Task directions:
What is needed is an exact copy of the records, with the images left out.

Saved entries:
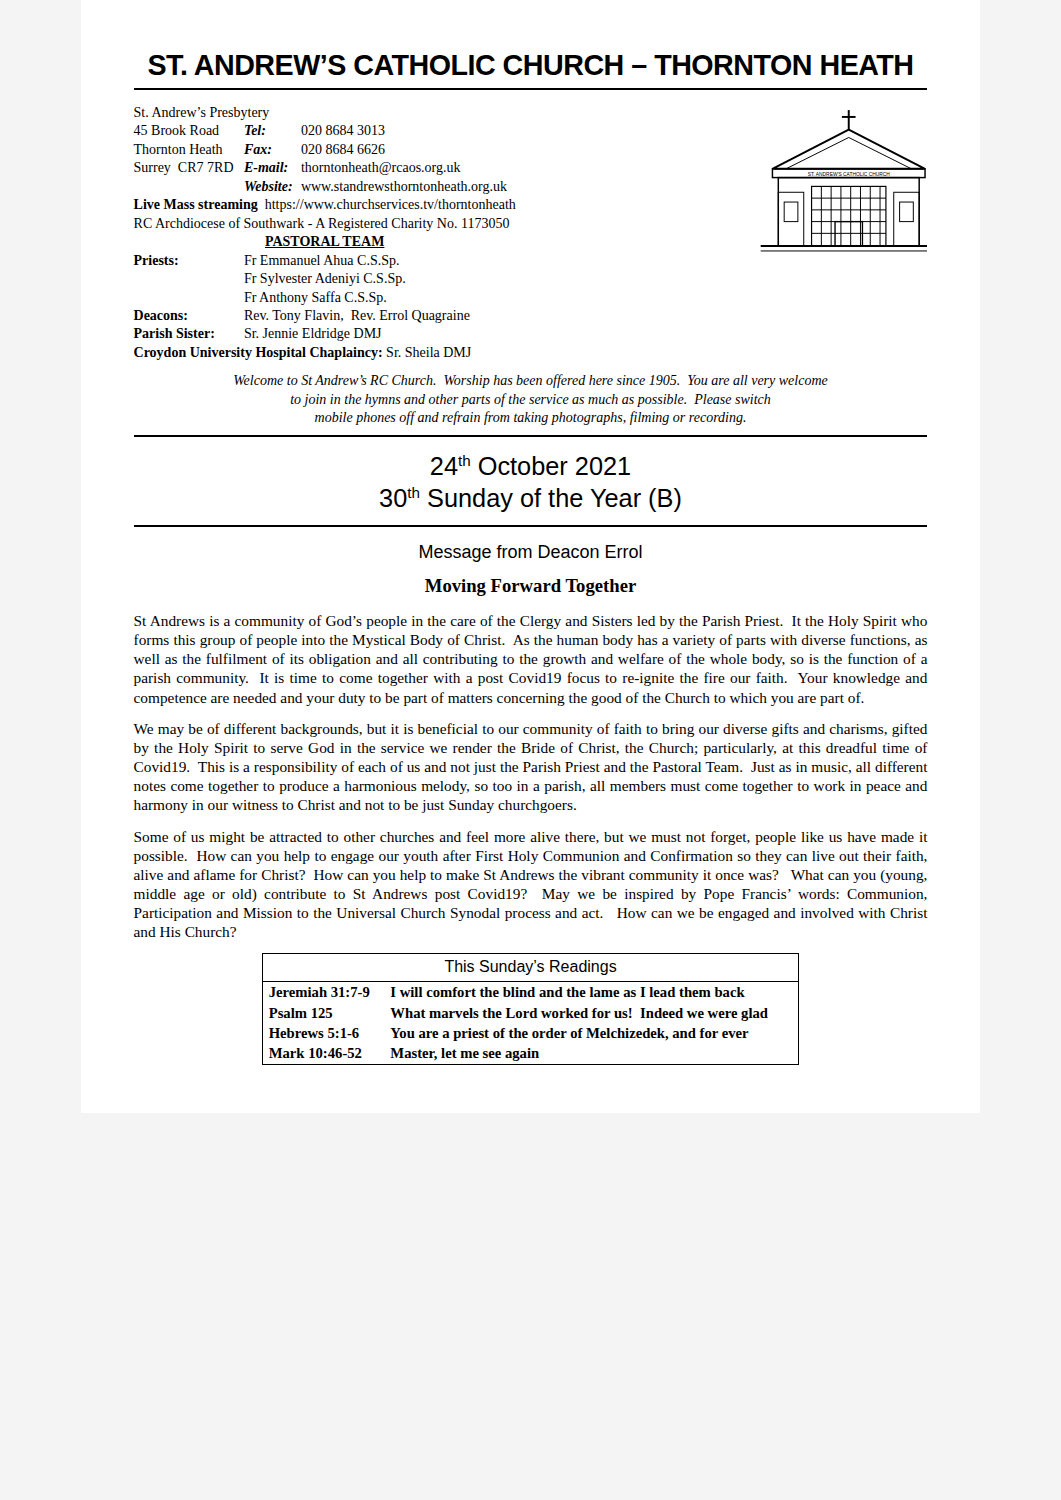ST. ANDREW’S CATHOLIC CHURCH – THORNTON HEATH
| St. Andrew’s Presbytery |
| 45 Brook Road | Tel: | 020 8684 3013 |
| Thornton Heath | Fax: | 020 8684 6626 |
| Surrey CR7 7RD | E-mail: | thorntonheath@rcaos.org.uk |
| | Website: | www.standrewsthorntonheath.org.uk |
| Live Mass streaming https://www.churchservices.tv/thorntonheath |
| RC Archdiocese of Southwark - A Registered Charity No. 1173050 |
| PASTORAL TEAM |
| Priests: | Fr Emmanuel Ahua C.S.Sp. |
| | Fr Sylvester Adeniyi C.S.Sp. |
| | Fr Anthony Saffa C.S.Sp. |
| Deacons: | Rev. Tony Flavin, Rev. Errol Quagraine |
| Parish Sister: | Sr. Jennie Eldridge DMJ |
| Croydon University Hospital Chaplaincy: Sr. Sheila DMJ |
ST. ANDREW'S CATHOLIC CHURCH
Welcome to St Andrew’s RC Church. Worship has been offered here since 1905. You are all very welcome
to join in the hymns and other parts of the service as much as possible. Please switch
mobile phones off and refrain from taking photographs, filming or recording.
24th October 2021
30th Sunday of the Year (B)
Message from Deacon Errol
Moving Forward Together
St Andrews is a community of God’s people in the care of the Clergy and Sisters led by the Parish Priest. It the Holy Spirit who forms this group of people into the Mystical Body of Christ. As the human body has a variety of parts with diverse functions, as well as the fulfilment of its obligation and all contributing to the growth and welfare of the whole body, so is the function of a parish community. It is time to come together with a post Covid19 focus to re-ignite the fire our faith. Your knowledge and competence are needed and your duty to be part of matters concerning the good of the Church to which you are part of.
We may be of different backgrounds, but it is beneficial to our community of faith to bring our diverse gifts and charisms, gifted by the Holy Spirit to serve God in the service we render the Bride of Christ, the Church; particularly, at this dreadful time of Covid19. This is a responsibility of each of us and not just the Parish Priest and the Pastoral Team. Just as in music, all different notes come together to produce a harmonious melody, so too in a parish, all members must come together to work in peace and harmony in our witness to Christ and not to be just Sunday churchgoers.
Some of us might be attracted to other churches and feel more alive there, but we must not forget, people like us have made it possible. How can you help to engage our youth after First Holy Communion and Confirmation so they can live out their faith, alive and aflame for Christ? How can you help to make St Andrews the vibrant community it once was? What can you (young, middle age or old) contribute to St Andrews post Covid19? May we be inspired by Pope Francis’ words: Communion, Participation and Mission to the Universal Church Synodal process and act. How can we be engaged and involved with Christ and His Church?
This Sunday’s Readings
| Jeremiah 31:7-9 | I will comfort the blind and the lame as I lead them back |
| Psalm 125 | What marvels the Lord worked for us! Indeed we were glad |
| Hebrews 5:1-6 | You are a priest of the order of Melchizedek, and for ever |
| Mark 10:46-52 | Master, let me see again |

Response box:
ST. ANDREW’S CATHOLIC CHURCH – THORNTON HEATH
| St. Andrew’s Presbytery |
| 45 Brook Road | Tel: | 020 8684 3013 |
| Thornton Heath | Fax: | 020 8684 6626 |
| Surrey CR7 7RD | E-mail: | thorntonheath@rcaos.org.uk |
| | Website: | www.standrewsthorntonheath.org.uk |
| Live Mass streaming https://www.churchservices.tv/thorntonheath |
| RC Archdiocese of Southwark - A Registered Charity No. 1173050 |
| PASTORAL TEAM |
| Priests: | Fr Emmanuel Ahua C.S.Sp. |
| | Fr Sylvester Adeniyi C.S.Sp. |
| | Fr Anthony Saffa C.S.Sp. |
| Deacons: | Rev. Tony Flavin, Rev. Errol Quagraine |
| Parish Sister: | Sr. Jennie Eldridge DMJ |
| Croydon University Hospital Chaplaincy: Sr. Sheila DMJ |
ST. ANDREW'S CATHOLIC CHURCH
Welcome to St Andrew’s RC Church. Worship has been offered here since 1905. You are all very welcome
to join in the hymns and other parts of the service as much as possible. Please switch
mobile phones off and refrain from taking photographs, filming or recording.
24th October 2021
30th Sunday of the Year (B)
Message from Deacon Errol
Moving Forward Together
St Andrews is a community of God’s people in the care of the Clergy and Sisters led by the Parish Priest. It the Holy Spirit who forms this group of people into the Mystical Body of Christ. As the human body has a variety of parts with diverse functions, as well as the fulfilment of its obligation and all contributing to the growth and welfare of the whole body, so is the function of a parish community. It is time to come together with a post Covid19 focus to re-ignite the fire our faith. Your knowledge and competence are needed and your duty to be part of matters concerning the good of the Church to which you are part of.
We may be of different backgrounds, but it is beneficial to our community of faith to bring our diverse gifts and charisms, gifted by the Holy Spirit to serve God in the service we render the Bride of Christ, the Church; particularly, at this dreadful time of Covid19. This is a responsibility of each of us and not just the Parish Priest and the Pastoral Team. Just as in music, all different notes come together to produce a harmonious melody, so too in a parish, all members must come together to work in peace and harmony in our witness to Christ and not to be just Sunday churchgoers.
Some of us might be attracted to other churches and feel more alive there, but we must not forget, people like us have made it possible. How can you help to engage our youth after First Holy Communion and Confirmation so they can live out their faith, alive and aflame for Christ? How can you help to make St Andrews the vibrant community it once was? What can you (young, middle age or old) contribute to St Andrews post Covid19? May we be inspired by Pope Francis’ words: Communion, Participation and Mission to the Universal Church Synodal process and act. How can we be engaged and involved with Christ and His Church?
This Sunday’s Readings
| Jeremiah 31:7-9 | I will comfort the blind and the lame as I lead them back |
| Psalm 125 | What marvels the Lord worked for us! Indeed we were glad |
| Hebrews 5:1-6 | You are a priest of the order of Melchizedek, and for ever |
| Mark 10:46-52 | Master, let me see again |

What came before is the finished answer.